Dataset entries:
= = = = = = =
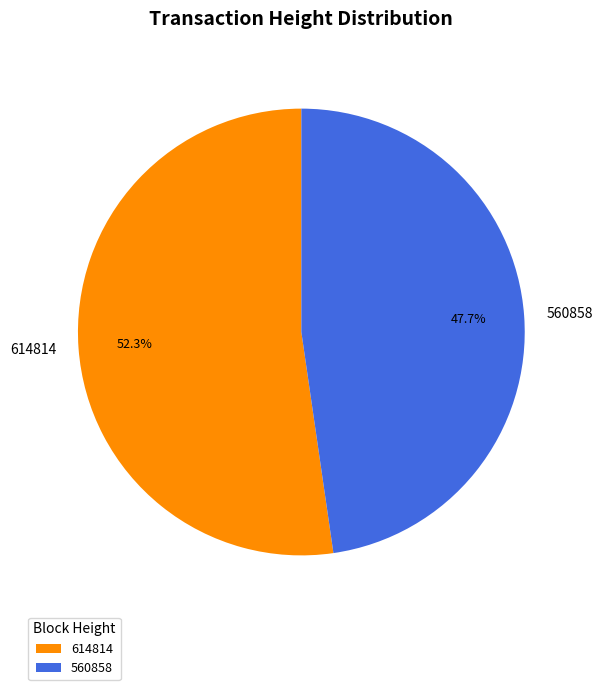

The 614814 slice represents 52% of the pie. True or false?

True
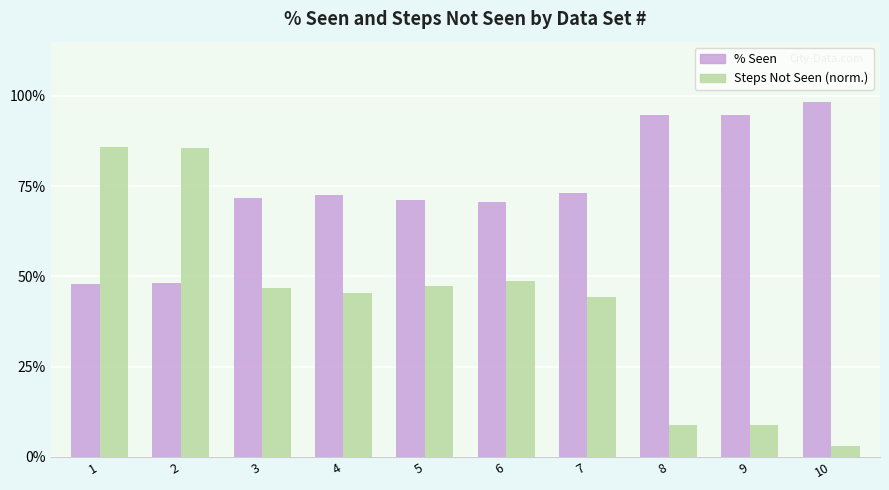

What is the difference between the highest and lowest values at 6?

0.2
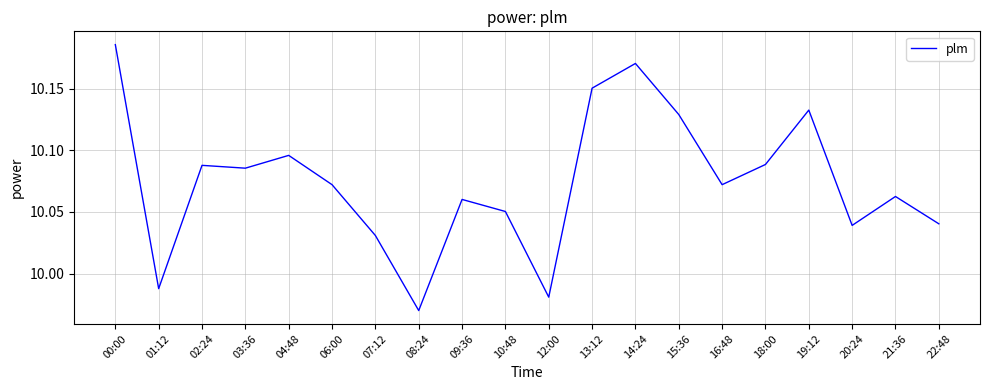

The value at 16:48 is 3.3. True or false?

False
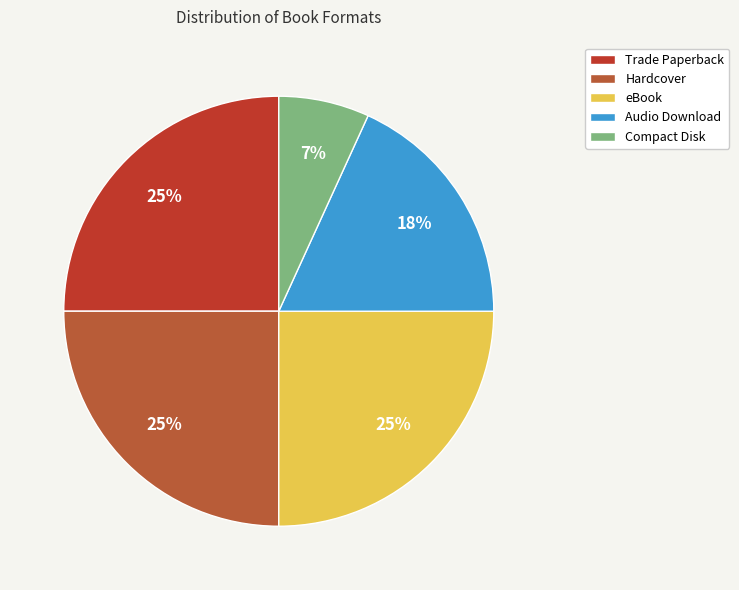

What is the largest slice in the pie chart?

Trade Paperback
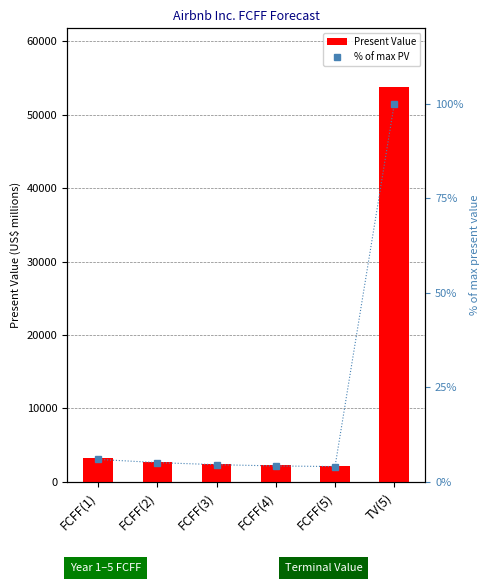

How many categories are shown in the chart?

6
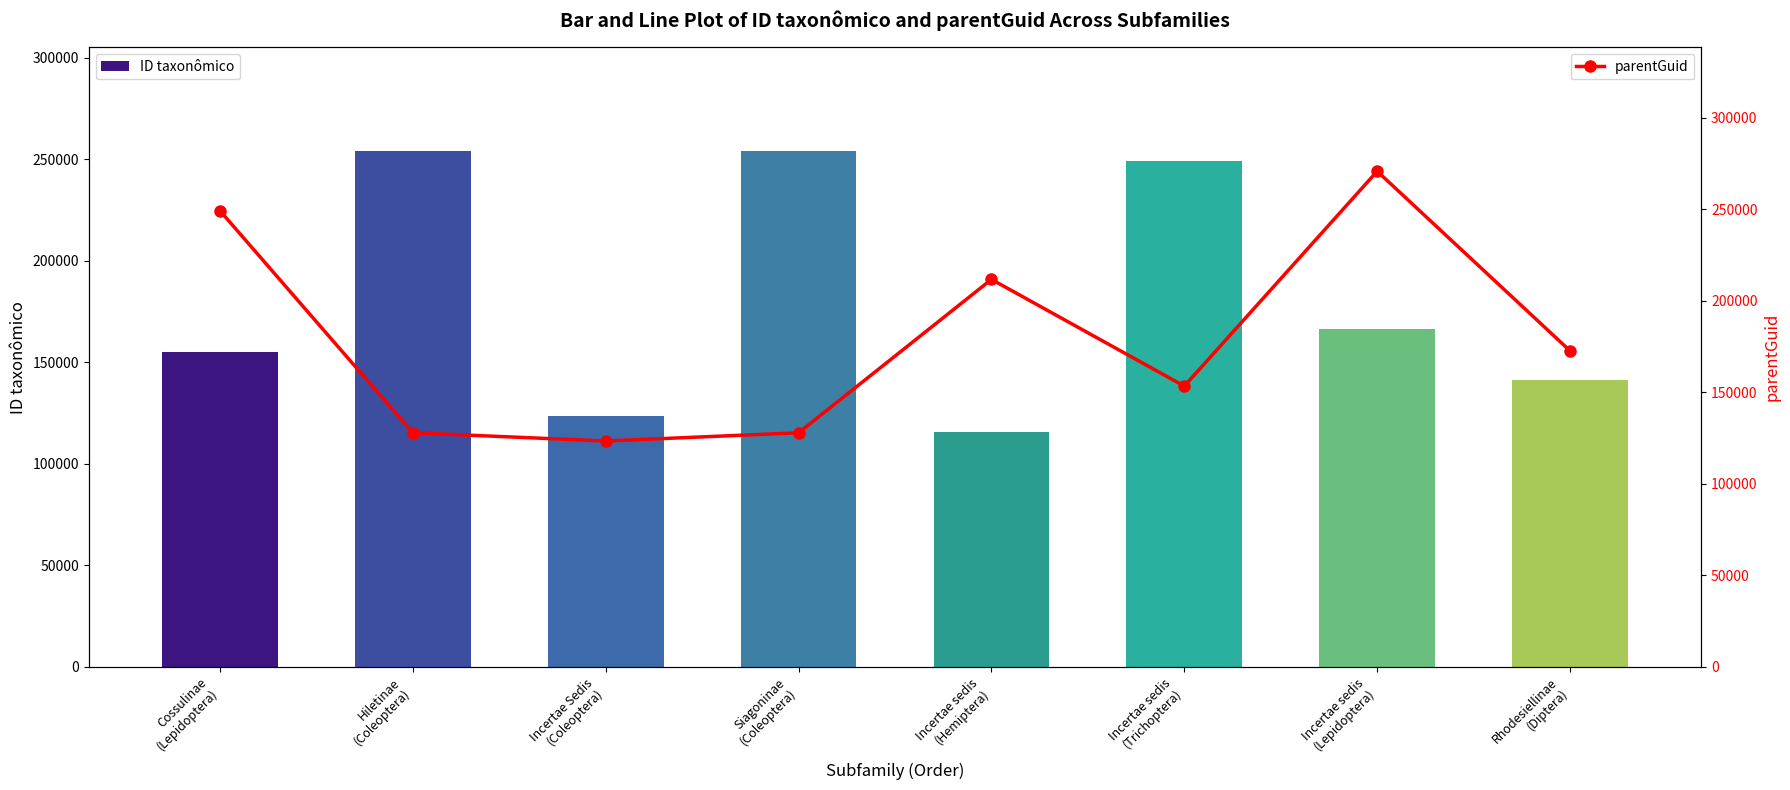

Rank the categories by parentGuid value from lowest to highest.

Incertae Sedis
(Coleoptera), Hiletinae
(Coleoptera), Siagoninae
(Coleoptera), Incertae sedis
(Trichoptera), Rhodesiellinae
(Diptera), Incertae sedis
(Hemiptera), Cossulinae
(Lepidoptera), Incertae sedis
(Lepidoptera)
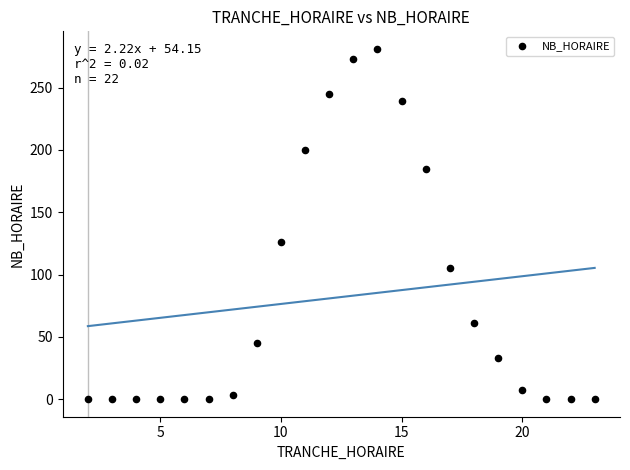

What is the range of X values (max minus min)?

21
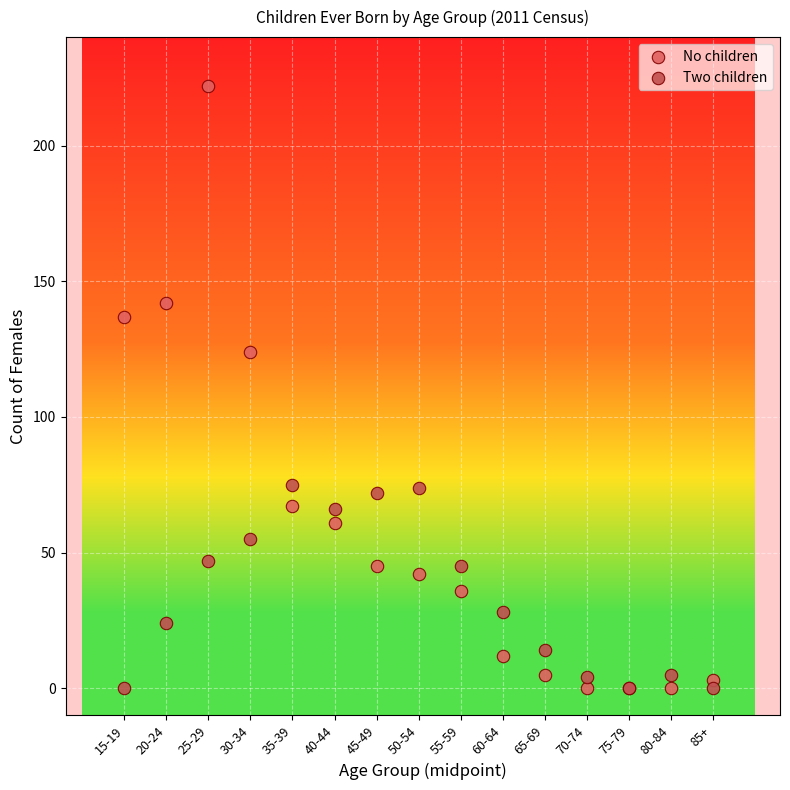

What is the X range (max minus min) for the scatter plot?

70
= = = = = = =
What you will do: Find each line in the records above that contains the word "slice" and copy those lines.

Response box:
The 614814 slice represents 52% of the pie. True or false?
What is the largest slice in the pie chart?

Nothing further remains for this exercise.